Saturday, March 24, 2012

And plans change

It's kind of amazing how one single day can totally change your plans for the future. Tye Dye and I had talked about it and we decided that we wanted to move in together after I graduate college and get back hopefully from a summer theatre job. However, I found out last Saturday that our plans have been completely thwarted. His parents, who are very conservative religiously, do not want us to live together until we are married. Part of the plan was I was also going to help him pay for school so he wouldn't have to worry so much about finances. But since we won't be living together, I can't afford to help him, or to stay in Flagstaff. It appears that I will either be getting a summer job in another state or moving back in with my parents. Either one puts me far away from him. I'm way not ready to get married right now, but I did want to live with him and be a couple. And no matter where I end up I'm going to miss him. I wanted to stay for love, but now I am forced to leave for money. And to top it all off, I've already gotten two rejections. So I can't stay for love, and no one will take me so I can go for money. I guess I'm literally stuck.

Sunday, March 4, 2012

Something I haven't even told anyone in my real life

When I got the excellent news that I'm epilepsy free, I also got very scary news: I could have a small brain tumor. My doctor said not to worry about it, and I was doing pretty good about it until I figured out that my health insurance wouldn't cover the higher resolution mri so we could make sure. Now I'm terrified. I've always believed in a kind of poetic justice, but there's nothing poetic about losing an aunt to brain cancer and finding out you might have a brain tumor within the same year. I'm readily finding out that life isn't fair. Not in the 'everybody should have everything anyone else has' kind of way, but in the 'the same people get constantly shit on kind of way'. I can't remember the last time I felt like I had a good future ahead of me, and this certainly isn't helping.
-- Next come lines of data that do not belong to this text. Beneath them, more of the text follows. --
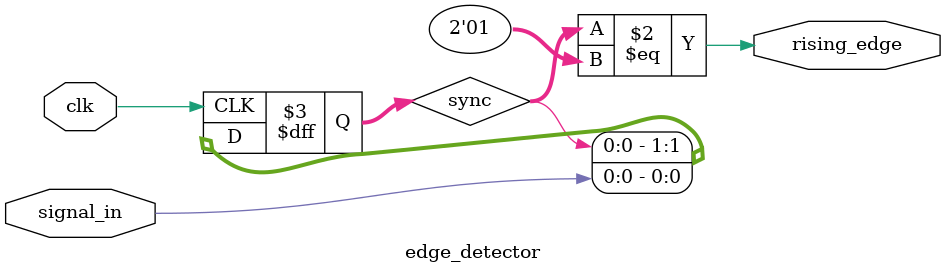
<source format=sv>
module edge_detector (
    input wire clk,
    input wire signal_in,
    output wire rising_edge
);
    reg [1:0] sync;
    
    always @(posedge clk) begin
        sync <= {sync[0], signal_in};
    end
    
    assign rising_edge = (sync == 2'b01);
endmodule 
</source>
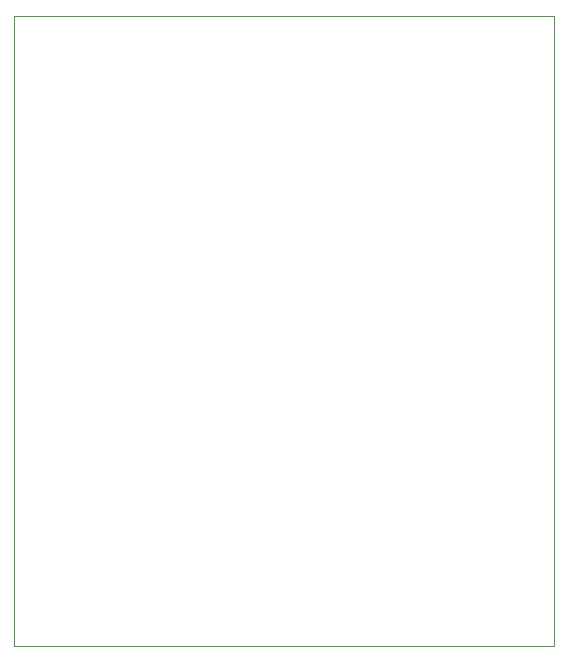
<source format=gbr>
G04 #@! TF.GenerationSoftware,KiCad,Pcbnew,(5.1.5)-3*
G04 #@! TF.CreationDate,2021-03-02T00:32:15-05:00*
G04 #@! TF.ProjectId,adc7953-breakout,61646337-3935-4332-9d62-7265616b6f75,rev?*
G04 #@! TF.SameCoordinates,Original*
G04 #@! TF.FileFunction,Profile,NP*
%FSLAX46Y46*%
G04 Gerber Fmt 4.6, Leading zero omitted, Abs format (unit mm)*
G04 Created by KiCad (PCBNEW (5.1.5)-3) date 2021-03-02 00:32:15*
%MOMM*%
%LPD*%
G04 APERTURE LIST*
%ADD10C,0.050000*%
G04 APERTURE END LIST*
D10*
X137160000Y-127000000D02*
X137160000Y-73660000D01*
X182880000Y-127000000D02*
X137160000Y-127000000D01*
X182880000Y-73660000D02*
X182880000Y-127000000D01*
X137160000Y-73660000D02*
X182880000Y-73660000D01*
M02*

</source>
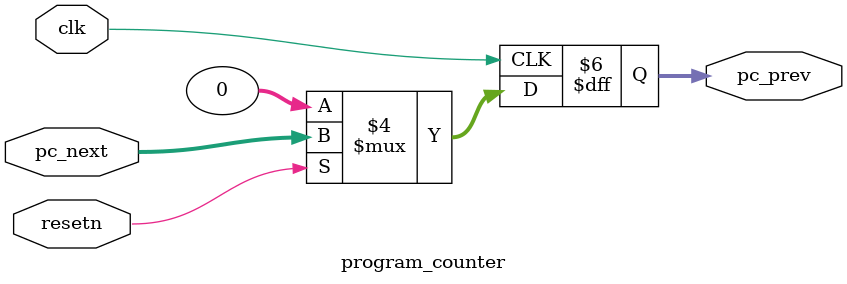
<source format=sv>
module program_counter (
    input clk,
    input resetn,
    input [31:0] pc_next,
    output logic [31:0] pc_prev
);

    always @(posedge clk) begin
        if (!resetn) begin
            pc_prev <= 32'h0;
        end else begin
            pc_prev <= pc_next;
        end
    end
    
endmodule
</source>
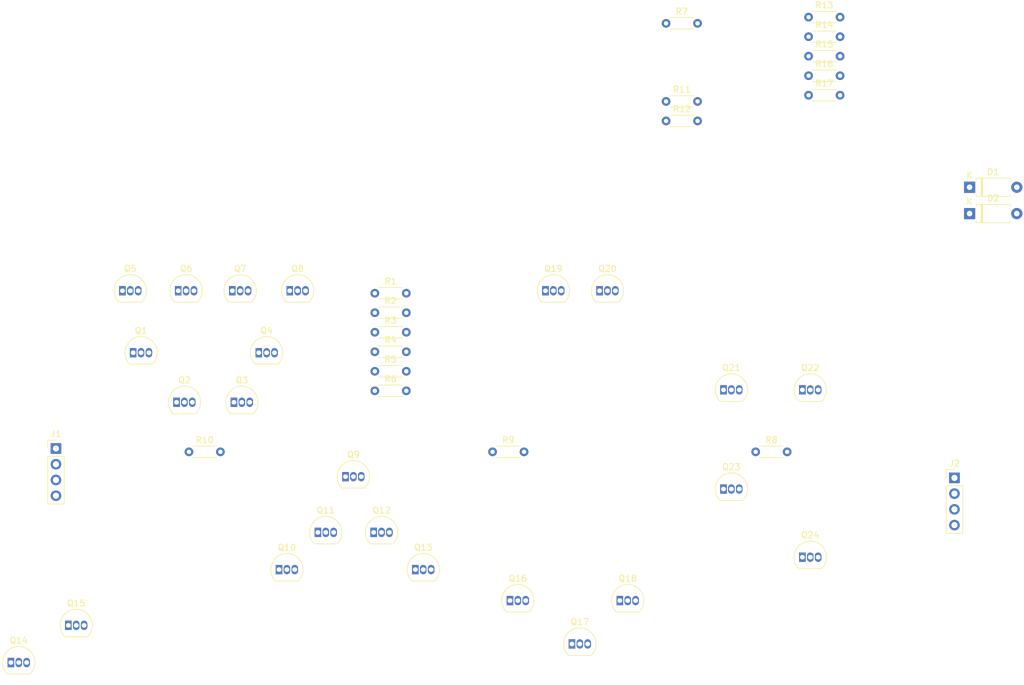
<source format=kicad_pcb>
(kicad_pcb (version 20221018) (generator pcbnew)

  (general
    (thickness 1.6)
  )

  (paper "A4")
  (layers
    (0 "F.Cu" signal)
    (31 "B.Cu" signal)
    (32 "B.Adhes" user "B.Adhesive")
    (33 "F.Adhes" user "F.Adhesive")
    (34 "B.Paste" user)
    (35 "F.Paste" user)
    (36 "B.SilkS" user "B.Silkscreen")
    (37 "F.SilkS" user "F.Silkscreen")
    (38 "B.Mask" user)
    (39 "F.Mask" user)
    (40 "Dwgs.User" user "User.Drawings")
    (41 "Cmts.User" user "User.Comments")
    (42 "Eco1.User" user "User.Eco1")
    (43 "Eco2.User" user "User.Eco2")
    (44 "Edge.Cuts" user)
    (45 "Margin" user)
    (46 "B.CrtYd" user "B.Courtyard")
    (47 "F.CrtYd" user "F.Courtyard")
    (48 "B.Fab" user)
    (49 "F.Fab" user)
    (50 "User.1" user)
    (51 "User.2" user)
    (52 "User.3" user)
    (53 "User.4" user)
    (54 "User.5" user)
    (55 "User.6" user)
    (56 "User.7" user)
    (57 "User.8" user)
    (58 "User.9" user)
  )

  (setup
    (pad_to_mask_clearance 0)
    (pcbplotparams
      (layerselection 0x00010fc_ffffffff)
      (plot_on_all_layers_selection 0x0000000_00000000)
      (disableapertmacros false)
      (usegerberextensions false)
      (usegerberattributes true)
      (usegerberadvancedattributes true)
      (creategerberjobfile true)
      (dashed_line_dash_ratio 12.000000)
      (dashed_line_gap_ratio 3.000000)
      (svgprecision 4)
      (plotframeref false)
      (viasonmask false)
      (mode 1)
      (useauxorigin false)
      (hpglpennumber 1)
      (hpglpenspeed 20)
      (hpglpendiameter 15.000000)
      (dxfpolygonmode true)
      (dxfimperialunits true)
      (dxfusepcbnewfont true)
      (psnegative false)
      (psa4output false)
      (plotreference true)
      (plotvalue true)
      (plotinvisibletext false)
      (sketchpadsonfab false)
      (subtractmaskfromsilk false)
      (outputformat 1)
      (mirror false)
      (drillshape 1)
      (scaleselection 1)
      (outputdirectory "")
    )
  )

  (net 0 "")
  (net 1 "Net-(D1-K)")
  (net 2 "Output")
  (net 3 "Net-(D2-K)")
  (net 4 "Net-(D2-A)")
  (net 5 "Reset")
  (net 6 "Trigger")
  (net 7 "GND")
  (net 8 "VCC")
  (net 9 "Discharge")
  (net 10 "Threshold")
  (net 11 "Control Voltage")
  (net 12 "Net-(Q1-E)")
  (net 13 "Net-(Q1-C)")
  (net 14 "Net-(Q2-E)")
  (net 15 "Net-(Q3-B)")
  (net 16 "Net-(Q3-C)")
  (net 17 "Net-(Q11-E)")
  (net 18 "Net-(Q5-E)")
  (net 19 "Net-(Q6-E)")
  (net 20 "Net-(Q16-B)")
  (net 21 "Net-(Q8-E)")
  (net 22 "Net-(Q9-E)")
  (net 23 "Net-(Q10-E)")
  (net 24 "Net-(Q11-C)")
  (net 25 "Net-(Q12-B)")
  (net 26 "Net-(Q12-C)")
  (net 27 "Net-(Q13-B)")
  (net 28 "Net-(Q14-B)")
  (net 29 "Net-(Q18-C)")
  (net 30 "Net-(Q21-C)")
  (net 31 "Net-(Q23-E)")
  (net 32 "Net-(Q24-B)")

  (footprint "Package_TO_SOT_THT:TO-92_Inline" (layer "F.Cu") (at 144 77))

  (footprint "Package_TO_SOT_THT:TO-92_Inline" (layer "F.Cu") (at 116.27 116))

  (footprint "Resistor_THT:R_Axial_DIN0204_L3.6mm_D1.6mm_P5.08mm_Horizontal" (layer "F.Cu") (at 163.46 33.85))

  (footprint "Resistor_THT:R_Axial_DIN0204_L3.6mm_D1.6mm_P5.08mm_Horizontal" (layer "F.Cu") (at 116.46 83.7))

  (footprint "Resistor_THT:R_Axial_DIN0204_L3.6mm_D1.6mm_P5.08mm_Horizontal" (layer "F.Cu") (at 116.46 90))

  (footprint "Package_TO_SOT_THT:TO-92_Inline" (layer "F.Cu") (at 185.46 93))

  (footprint "Package_TO_SOT_THT:TO-92_Inline" (layer "F.Cu") (at 84.73 77))

  (footprint "Resistor_THT:R_Axial_DIN0204_L3.6mm_D1.6mm_P5.08mm_Horizontal" (layer "F.Cu") (at 135.46 103))

  (footprint "Resistor_THT:R_Axial_DIN0204_L3.6mm_D1.6mm_P5.08mm_Horizontal" (layer "F.Cu") (at 177.92 103))

  (footprint "Package_TO_SOT_THT:TO-92_Inline" (layer "F.Cu") (at 57.73 137))

  (footprint "Package_TO_SOT_THT:TO-92_Inline" (layer "F.Cu") (at 138.27 127))

  (footprint "Connector_PinHeader_2.54mm:PinHeader_1x04_P2.54mm_Vertical" (layer "F.Cu") (at 210 107.2))

  (footprint "Resistor_THT:R_Axial_DIN0204_L3.6mm_D1.6mm_P5.08mm_Horizontal" (layer "F.Cu") (at 116.46 80.55))

  (footprint "Resistor_THT:R_Axial_DIN0204_L3.6mm_D1.6mm_P5.08mm_Horizontal" (layer "F.Cu") (at 186.46 42.3))

  (footprint "Package_TO_SOT_THT:TO-92_Inline" (layer "F.Cu") (at 123 122))

  (footprint "Resistor_THT:R_Axial_DIN0204_L3.6mm_D1.6mm_P5.08mm_Horizontal" (layer "F.Cu") (at 86.46 103))

  (footprint "Resistor_THT:R_Axial_DIN0204_L3.6mm_D1.6mm_P5.08mm_Horizontal" (layer "F.Cu") (at 163.46 49.6))

  (footprint "Package_TO_SOT_THT:TO-92_Inline" (layer "F.Cu") (at 93.46 77))

  (footprint "Resistor_THT:R_Axial_DIN0204_L3.6mm_D1.6mm_P5.08mm_Horizontal" (layer "F.Cu") (at 116.46 93.15))

  (footprint "Package_TO_SOT_THT:TO-92_Inline" (layer "F.Cu") (at 107.27 116))

  (footprint "Package_TO_SOT_THT:TO-92_Inline" (layer "F.Cu") (at 84.46 95))

  (footprint "Package_TO_SOT_THT:TO-92_Inline" (layer "F.Cu") (at 67 131))

  (footprint "Resistor_THT:R_Axial_DIN0204_L3.6mm_D1.6mm_P5.08mm_Horizontal" (layer "F.Cu") (at 116.46 77.4))

  (footprint "Package_TO_SOT_THT:TO-92_Inline" (layer "F.Cu") (at 101 122))

  (footprint "Package_TO_SOT_THT:TO-92_Inline" (layer "F.Cu") (at 93.73 95))

  (footprint "Package_TO_SOT_THT:TO-92_Inline" (layer "F.Cu") (at 172.73 93))

  (footprint "Resistor_THT:R_Axial_DIN0204_L3.6mm_D1.6mm_P5.08mm_Horizontal" (layer "F.Cu") (at 186.46 39.15))

  (footprint "Package_TO_SOT_THT:TO-92_Inline" (layer "F.Cu") (at 97.73 87))

  (footprint "Package_TO_SOT_THT:TO-92_Inline" (layer "F.Cu") (at 77.46 87))

  (footprint "Package_TO_SOT_THT:TO-92_Inline" (layer "F.Cu") (at 102.73 77))

  (footprint "Package_TO_SOT_THT:TO-92_Inline" (layer "F.Cu") (at 156 127))

  (footprint "Package_TO_SOT_THT:TO-92_Inline" (layer "F.Cu") (at 148.27 134))

  (footprint "Diode_THT:D_A-405_P7.62mm_Horizontal" (layer "F.Cu") (at 212.44 60.3))

  (footprint "Resistor_THT:R_Axial_DIN0204_L3.6mm_D1.6mm_P5.08mm_Horizontal" (layer "F.Cu") (at 163.46 46.45))

  (footprint "Resistor_THT:R_Axial_DIN0204_L3.6mm_D1.6mm_P5.08mm_Horizontal" (layer "F.Cu") (at 186.46 32.85))

  (footprint "Package_TO_SOT_THT:TO-92_Inline" (layer "F.Cu") (at 172.73 109))

  (footprint "Resistor_THT:R_Axial_DIN0204_L3.6mm_D1.6mm_P5.08mm_Horizontal" (layer "F.Cu") (at 116.46 86.85))

  (footprint "Resistor_THT:R_Axial_DIN0204_L3.6mm_D1.6mm_P5.08mm_Horizontal" (layer "F.Cu") (at 186.46 36))

  (footprint "Package_TO_SOT_THT:TO-92_Inline" (layer "F.Cu") (at 75.73 77))

  (footprint "Connector_PinHeader_2.54mm:PinHeader_1x04_P2.54mm_Vertical" (layer "F.Cu") (at 65 102.46))

  (footprint "Resistor_THT:R_Axial_DIN0204_L3.6mm_D1.6mm_P5.08mm_Horizontal" (layer "F.Cu") (at 186.46 45.45))

  (footprint "Package_TO_SOT_THT:TO-92_Inline" (layer "F.Cu") (at 111.73 107))

  (footprint "Diode_THT:D_A-405_P7.62mm_Horizontal" (layer "F.Cu") (at 212.44 64.55))

  (footprint "Package_TO_SOT_THT:TO-92_Inline" (layer "F.Cu") (at 185.46 120))

  (footprint "Package_TO_SOT_THT:TO-92_Inline" (layer "F.Cu") (at 152.73 77))

)

</source>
But what I really realized last night is that it's not the possibility of a brain tumor that bothers me, it's what that could mean for my relationship. I love my boyfriend more than anything, we've talked about getting married and having kids and I can't wait to do all those things with him. But I watched my aunt's brain cancer not only take away her body from her, but also her husband. They grew so far apart that he even rented a house for the last few years of her life. He did not want to be married to her anymore. I'm not scared so much of what this could do to my body, I'm afraid of what this could do to my love. I never want to lose him, but I'm not sure what will happen in the long run if this ends up being as bad as it could be.